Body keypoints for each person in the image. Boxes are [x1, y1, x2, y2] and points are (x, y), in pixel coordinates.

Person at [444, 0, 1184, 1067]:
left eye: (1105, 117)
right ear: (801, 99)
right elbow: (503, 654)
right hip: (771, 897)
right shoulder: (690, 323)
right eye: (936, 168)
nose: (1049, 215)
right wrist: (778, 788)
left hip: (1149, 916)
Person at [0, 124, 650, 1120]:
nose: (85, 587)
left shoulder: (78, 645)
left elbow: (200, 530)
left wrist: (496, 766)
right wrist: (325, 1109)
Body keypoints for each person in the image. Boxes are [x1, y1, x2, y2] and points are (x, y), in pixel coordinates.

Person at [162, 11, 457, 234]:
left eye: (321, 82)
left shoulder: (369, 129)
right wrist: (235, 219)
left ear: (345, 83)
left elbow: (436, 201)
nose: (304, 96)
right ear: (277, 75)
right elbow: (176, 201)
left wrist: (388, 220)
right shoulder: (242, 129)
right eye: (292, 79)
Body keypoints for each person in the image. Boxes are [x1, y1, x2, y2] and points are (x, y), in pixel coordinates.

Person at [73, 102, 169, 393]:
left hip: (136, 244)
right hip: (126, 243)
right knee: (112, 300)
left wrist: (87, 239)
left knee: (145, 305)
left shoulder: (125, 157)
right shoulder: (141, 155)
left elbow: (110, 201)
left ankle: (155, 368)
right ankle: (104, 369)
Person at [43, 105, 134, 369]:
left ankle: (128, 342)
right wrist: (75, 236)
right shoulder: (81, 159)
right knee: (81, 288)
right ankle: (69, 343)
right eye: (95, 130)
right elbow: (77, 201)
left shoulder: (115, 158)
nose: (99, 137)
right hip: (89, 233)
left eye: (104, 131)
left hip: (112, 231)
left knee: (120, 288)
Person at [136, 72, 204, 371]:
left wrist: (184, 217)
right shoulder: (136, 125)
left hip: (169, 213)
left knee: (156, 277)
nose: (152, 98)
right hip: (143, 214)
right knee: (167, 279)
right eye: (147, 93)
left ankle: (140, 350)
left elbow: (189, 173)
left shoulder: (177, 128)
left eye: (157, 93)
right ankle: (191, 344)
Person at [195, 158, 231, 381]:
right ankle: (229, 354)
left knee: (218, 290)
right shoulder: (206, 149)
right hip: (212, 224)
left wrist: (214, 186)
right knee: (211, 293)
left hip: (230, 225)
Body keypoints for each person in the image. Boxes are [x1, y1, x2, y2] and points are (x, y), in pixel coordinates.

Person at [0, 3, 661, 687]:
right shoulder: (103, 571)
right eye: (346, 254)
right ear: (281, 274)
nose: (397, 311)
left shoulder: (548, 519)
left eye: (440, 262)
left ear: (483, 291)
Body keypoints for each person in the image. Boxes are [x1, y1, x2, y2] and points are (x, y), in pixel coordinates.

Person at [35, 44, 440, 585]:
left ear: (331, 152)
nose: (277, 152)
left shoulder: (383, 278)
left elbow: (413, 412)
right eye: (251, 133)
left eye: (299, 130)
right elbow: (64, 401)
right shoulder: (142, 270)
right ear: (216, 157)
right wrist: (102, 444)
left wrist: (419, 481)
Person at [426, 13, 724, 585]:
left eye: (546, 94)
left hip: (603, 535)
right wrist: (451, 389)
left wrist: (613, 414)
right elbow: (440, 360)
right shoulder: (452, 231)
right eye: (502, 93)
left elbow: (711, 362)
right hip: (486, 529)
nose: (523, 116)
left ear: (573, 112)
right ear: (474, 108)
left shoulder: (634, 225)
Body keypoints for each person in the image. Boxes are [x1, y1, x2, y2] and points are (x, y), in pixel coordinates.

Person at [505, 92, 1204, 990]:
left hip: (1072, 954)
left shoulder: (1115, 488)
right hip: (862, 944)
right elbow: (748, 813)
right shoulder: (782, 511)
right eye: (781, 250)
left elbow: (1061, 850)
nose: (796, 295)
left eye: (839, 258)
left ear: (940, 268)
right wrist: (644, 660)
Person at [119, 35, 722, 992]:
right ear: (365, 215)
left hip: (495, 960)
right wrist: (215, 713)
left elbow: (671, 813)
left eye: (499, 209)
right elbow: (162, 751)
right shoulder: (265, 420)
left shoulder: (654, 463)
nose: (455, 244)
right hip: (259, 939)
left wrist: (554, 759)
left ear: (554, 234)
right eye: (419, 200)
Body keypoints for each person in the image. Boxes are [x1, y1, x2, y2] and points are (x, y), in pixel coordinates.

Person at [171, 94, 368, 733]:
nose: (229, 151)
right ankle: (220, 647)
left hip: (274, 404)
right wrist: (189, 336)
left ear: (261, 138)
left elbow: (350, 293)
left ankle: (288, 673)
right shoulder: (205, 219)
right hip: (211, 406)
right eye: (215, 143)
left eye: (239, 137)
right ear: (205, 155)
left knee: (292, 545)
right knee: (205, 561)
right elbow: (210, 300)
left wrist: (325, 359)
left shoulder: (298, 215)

++++++++++++++++++++

Once you find the line with "left shoulder: (78, 645)" above, print it and every line after it up to and including the line with "right wrist: (235, 219)", exactly as written and nothing else.

left shoulder: (78, 645)
left elbow: (200, 530)
left wrist: (496, 766)
right wrist: (325, 1109)
Body keypoints for each person in the image. Boxes are [x1, y1, x2, y2] and points are (x, y), in pixel coordinates.

Person at [162, 11, 457, 234]:
left eye: (321, 82)
left shoulder: (369, 129)
right wrist: (235, 219)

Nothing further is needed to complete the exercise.